92 Views Asked by At

I have used Fitz library(pymupdf sub-module) to insert text in existing pdf.
also, I have used the google trans module to translate the text
whenever I run the script the text is not rendered correctly
o/p : રવ્ નિદર નાકરાણી
Expected O/P : રવિન્દ્ર નાકરાણી

import fitz

def add_text_to_pdf(pdf_path, output_path,  text_to_add):
    # Open the PDF
    pdf_document = fitz.open(pdf_path)
    # set coordinnates for text
    coordinates = (175,215)

    # Get the number of pages in the PDF
    num_pages = pdf_document.page_count

    for page_num in range(num_pages):
        # Get the page
        if page_num == 2:
            page = pdf_document[page_num]
            new_ste = text_to_add
                
            page.insert_text((coordinates[0], coordinates[1]), str(new_ste),fontfile = font_path ,fontsize = 13,color = (0,0,0),fontname = 'Shruti')
    
    # Save the modified PDF
    pdf_document.save(output_path)
    pdf_document.close()
    
# Example usage
if __name__ == "__main__": 
    input_pdf_path = file_path
    output_pdf_path = "Outpugt.pdf"
    translator = Translator()
    result = translator.translate('Ravindra Nakrani', src='en',dest='gu')
    print(result.text)
    text_to_add = result.text
    add_text_to_pdf(input_pdf_path, output_pdf_path, text_to_add)
2

There are 2 best solutions below

0
Jorj McKie On

Here is a multi-language / multi-font example using Page.insert_htmlbox:

import fitz

greetings = (
    "Hello, World!",  # english
    "Hallo, Welt!",  # german
    "سلام دنیا!",  # persian
    "வணக்கம், உலகம்!",  # tamil
    "สวัสดีชาวโลก!",  # thai
    "Привіт Світ!",  # ucranian
    "שלום עולם!",  # hebrew
    "ওহে বিশ্ব!",  # bengali
    "你好世界!",  # chinese
    "こんにちは世界!",  # japanese
    "안녕하세요, 월드!",  # korean
    "नमस्कार, विश्व !",  # sanskrit
    "हैलो वर्ल्ड!",  # hindi
)
doc = fitz.open()  # make a new empty PDF
page = doc.new_page()  # give it an empty page
rect = (50, 50, 200, 500)  # define a small rectangle on it

# concatenate the greetings into one string.
text = " ... ".join([t for t in greetings])
page.insert_htmlbox(rect, text)  # place into the rectangle

# make subset fonts
doc.subset_fonts()

# save with maximum compression / garbage collection
doc.save(__file__.replace(".py", ".pdf"), garbage=3, deflate=True)

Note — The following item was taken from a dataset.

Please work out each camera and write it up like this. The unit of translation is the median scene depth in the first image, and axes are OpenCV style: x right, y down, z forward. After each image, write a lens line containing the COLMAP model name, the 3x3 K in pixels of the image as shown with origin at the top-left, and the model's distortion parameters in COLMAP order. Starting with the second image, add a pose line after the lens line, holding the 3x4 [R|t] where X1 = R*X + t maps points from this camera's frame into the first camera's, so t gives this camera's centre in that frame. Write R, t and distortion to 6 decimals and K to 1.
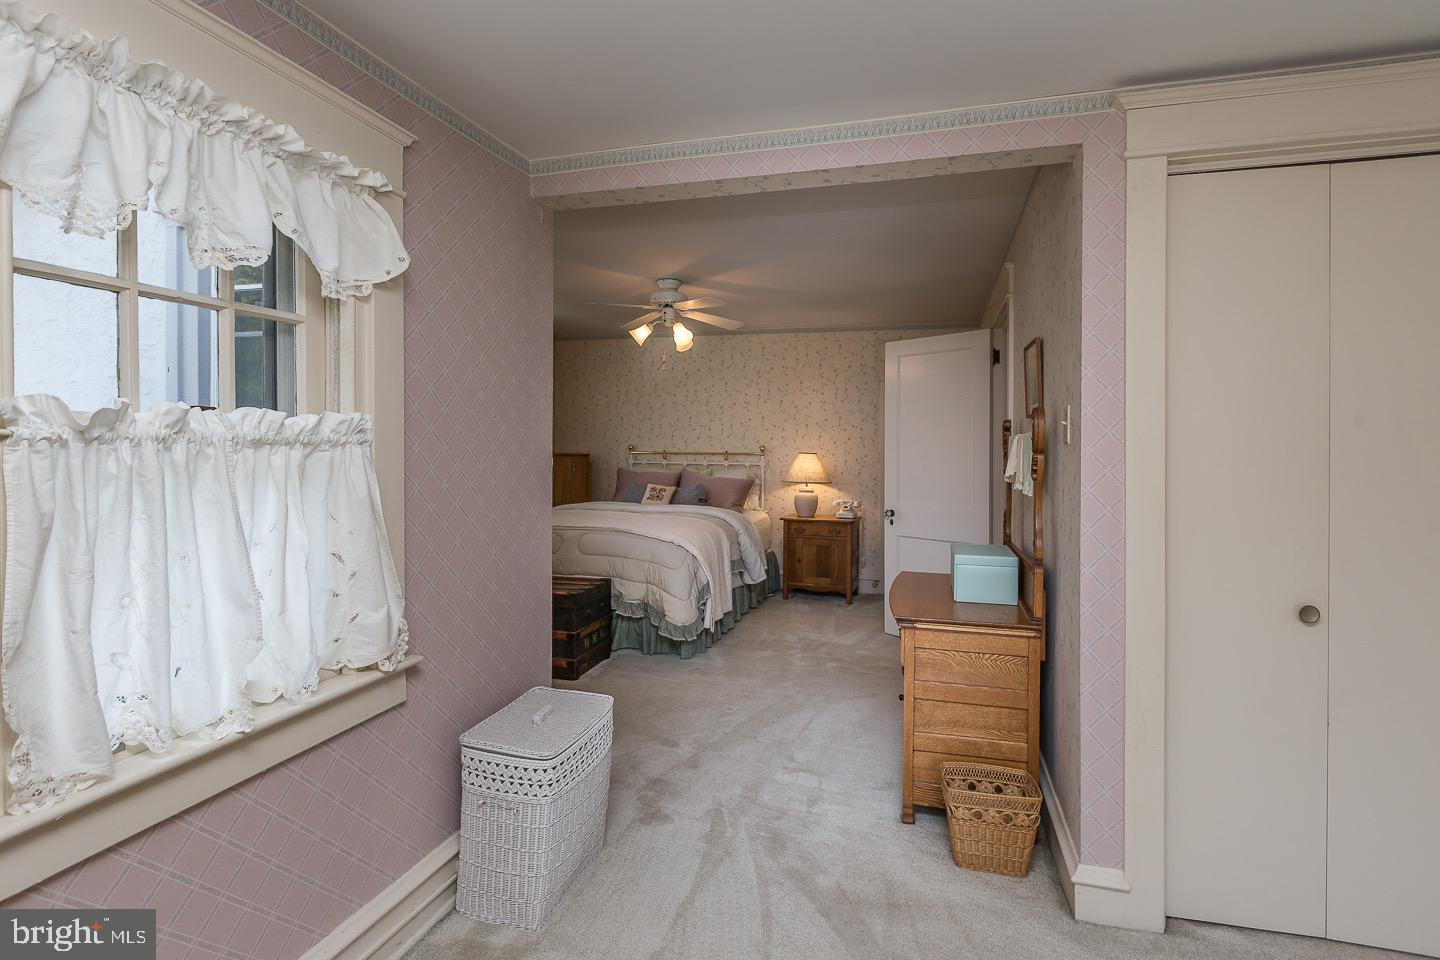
lens RADIAL K [[647.3, 0, 765.7], [0, 647.3, 446.9], [0, 0, 1]] dist [0.003081, -0.000452]
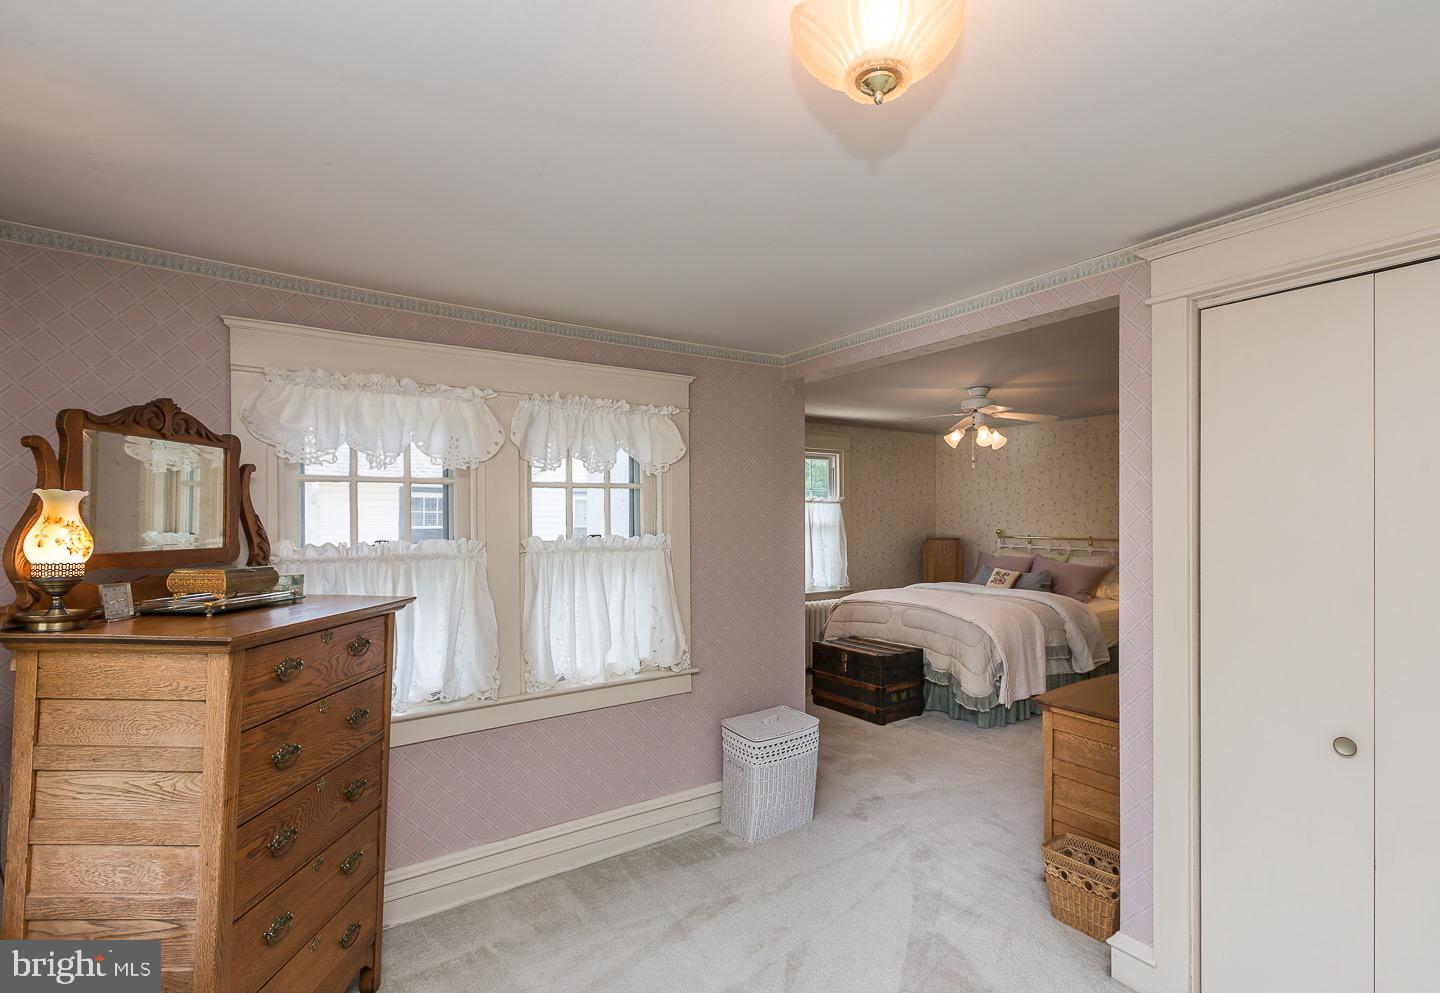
lens RADIAL K [[686.4, 0, 791.9], [0, 686.4, 511.0], [0, 0, 1]] dist [0.001951, 0.000594]
pose [[0.784371, -0.010879, -0.620196, 0.359459], [0.005298, 0.999927, -0.010839, -0.036647], [0.620269, 0.005216, 0.784372, -0.135980]]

Note: I am a maintainer and the original creator of PyMuPDF.

0
Jorj McKie On
import fitz
doc = fitz.open()
page = doc.new_page()
r = (100, 100, 200, 150)
text = "રવિન્દ્ર નાકરાણી"
page.insert_htmlbox(r, text)
doc.ez_save("gujrati.pdf")

Result looks like your text for me ...

enter image description here

You can also supply your own font - instead of letting PyMuPDF choosing one from the Google Notos repository (which is shown here). This must be done using CSS-styling intructions @font-face and font-family.